__THE PROBLEM__: Check each line of the data for the string "Herbie". Report how many have it, and give nothing else.

(Records from a data source)
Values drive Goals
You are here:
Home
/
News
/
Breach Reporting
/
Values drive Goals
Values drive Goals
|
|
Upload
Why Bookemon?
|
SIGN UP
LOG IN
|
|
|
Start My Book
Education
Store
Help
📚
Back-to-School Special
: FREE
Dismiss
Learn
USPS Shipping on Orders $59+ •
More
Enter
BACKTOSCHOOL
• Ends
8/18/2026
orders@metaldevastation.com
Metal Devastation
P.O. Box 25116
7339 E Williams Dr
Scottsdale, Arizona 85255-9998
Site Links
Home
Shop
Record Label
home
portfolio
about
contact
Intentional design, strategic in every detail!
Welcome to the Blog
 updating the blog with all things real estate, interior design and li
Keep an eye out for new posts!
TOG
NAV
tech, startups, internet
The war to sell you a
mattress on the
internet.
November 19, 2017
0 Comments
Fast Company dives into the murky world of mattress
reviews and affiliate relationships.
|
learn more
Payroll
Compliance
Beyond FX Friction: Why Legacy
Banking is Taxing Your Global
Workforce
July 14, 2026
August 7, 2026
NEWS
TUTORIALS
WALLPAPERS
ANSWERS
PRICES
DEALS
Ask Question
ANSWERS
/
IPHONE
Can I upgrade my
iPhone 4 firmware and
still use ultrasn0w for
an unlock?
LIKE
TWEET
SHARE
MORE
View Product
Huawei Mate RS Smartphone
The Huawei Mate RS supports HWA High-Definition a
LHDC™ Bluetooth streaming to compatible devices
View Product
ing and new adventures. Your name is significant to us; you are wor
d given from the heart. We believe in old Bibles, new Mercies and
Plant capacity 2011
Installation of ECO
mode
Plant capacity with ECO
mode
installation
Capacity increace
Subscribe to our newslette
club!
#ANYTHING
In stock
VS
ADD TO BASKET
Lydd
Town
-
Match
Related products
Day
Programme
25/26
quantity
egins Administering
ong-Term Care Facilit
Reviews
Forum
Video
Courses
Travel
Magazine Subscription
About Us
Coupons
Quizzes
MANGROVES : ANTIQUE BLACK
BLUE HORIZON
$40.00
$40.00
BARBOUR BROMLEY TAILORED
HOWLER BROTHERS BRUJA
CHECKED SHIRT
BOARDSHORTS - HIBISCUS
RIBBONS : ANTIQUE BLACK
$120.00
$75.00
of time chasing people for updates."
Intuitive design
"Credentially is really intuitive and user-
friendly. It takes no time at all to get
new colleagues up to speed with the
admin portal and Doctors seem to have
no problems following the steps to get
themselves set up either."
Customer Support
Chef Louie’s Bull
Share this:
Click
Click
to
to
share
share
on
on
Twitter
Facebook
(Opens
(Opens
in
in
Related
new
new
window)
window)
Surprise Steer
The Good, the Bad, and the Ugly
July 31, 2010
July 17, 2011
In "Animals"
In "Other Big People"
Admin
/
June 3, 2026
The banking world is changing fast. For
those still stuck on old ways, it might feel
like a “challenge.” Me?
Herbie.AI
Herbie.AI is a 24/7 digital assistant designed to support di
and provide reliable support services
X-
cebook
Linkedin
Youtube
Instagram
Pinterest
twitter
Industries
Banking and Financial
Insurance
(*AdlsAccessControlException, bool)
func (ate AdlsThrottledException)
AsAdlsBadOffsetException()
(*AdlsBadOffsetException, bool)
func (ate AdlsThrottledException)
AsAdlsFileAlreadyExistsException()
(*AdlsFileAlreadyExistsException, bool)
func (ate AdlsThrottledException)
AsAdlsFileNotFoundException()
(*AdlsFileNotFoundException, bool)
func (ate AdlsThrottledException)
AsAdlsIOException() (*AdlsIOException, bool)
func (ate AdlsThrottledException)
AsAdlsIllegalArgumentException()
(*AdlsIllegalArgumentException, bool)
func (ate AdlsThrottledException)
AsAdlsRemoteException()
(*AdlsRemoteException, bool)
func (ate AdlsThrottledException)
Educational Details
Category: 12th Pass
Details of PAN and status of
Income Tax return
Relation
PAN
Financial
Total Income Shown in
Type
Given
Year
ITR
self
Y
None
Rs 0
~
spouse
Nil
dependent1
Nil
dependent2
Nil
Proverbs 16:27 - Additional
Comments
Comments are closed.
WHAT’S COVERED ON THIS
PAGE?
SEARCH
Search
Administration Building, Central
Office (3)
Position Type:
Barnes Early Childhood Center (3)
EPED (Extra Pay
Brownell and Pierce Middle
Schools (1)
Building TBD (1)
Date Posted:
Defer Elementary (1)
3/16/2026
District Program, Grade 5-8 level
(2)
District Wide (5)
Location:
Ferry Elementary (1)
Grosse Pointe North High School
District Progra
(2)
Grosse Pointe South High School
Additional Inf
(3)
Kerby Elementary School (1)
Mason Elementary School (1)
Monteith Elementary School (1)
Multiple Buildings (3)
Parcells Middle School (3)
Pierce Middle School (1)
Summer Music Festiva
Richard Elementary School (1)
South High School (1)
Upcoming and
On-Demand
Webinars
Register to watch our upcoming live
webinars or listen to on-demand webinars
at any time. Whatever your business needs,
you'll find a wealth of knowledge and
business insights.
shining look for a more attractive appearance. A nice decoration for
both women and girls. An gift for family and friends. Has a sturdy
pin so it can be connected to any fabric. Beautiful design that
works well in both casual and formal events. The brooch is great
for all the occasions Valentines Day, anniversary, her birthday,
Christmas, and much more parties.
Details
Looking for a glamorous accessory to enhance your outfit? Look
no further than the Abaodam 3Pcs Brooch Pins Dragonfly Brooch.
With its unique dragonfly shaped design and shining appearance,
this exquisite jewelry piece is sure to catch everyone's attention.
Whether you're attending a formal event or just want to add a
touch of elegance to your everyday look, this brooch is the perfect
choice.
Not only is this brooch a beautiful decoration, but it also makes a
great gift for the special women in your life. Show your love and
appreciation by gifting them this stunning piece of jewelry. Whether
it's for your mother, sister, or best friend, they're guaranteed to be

__TASK ANSWER__: 2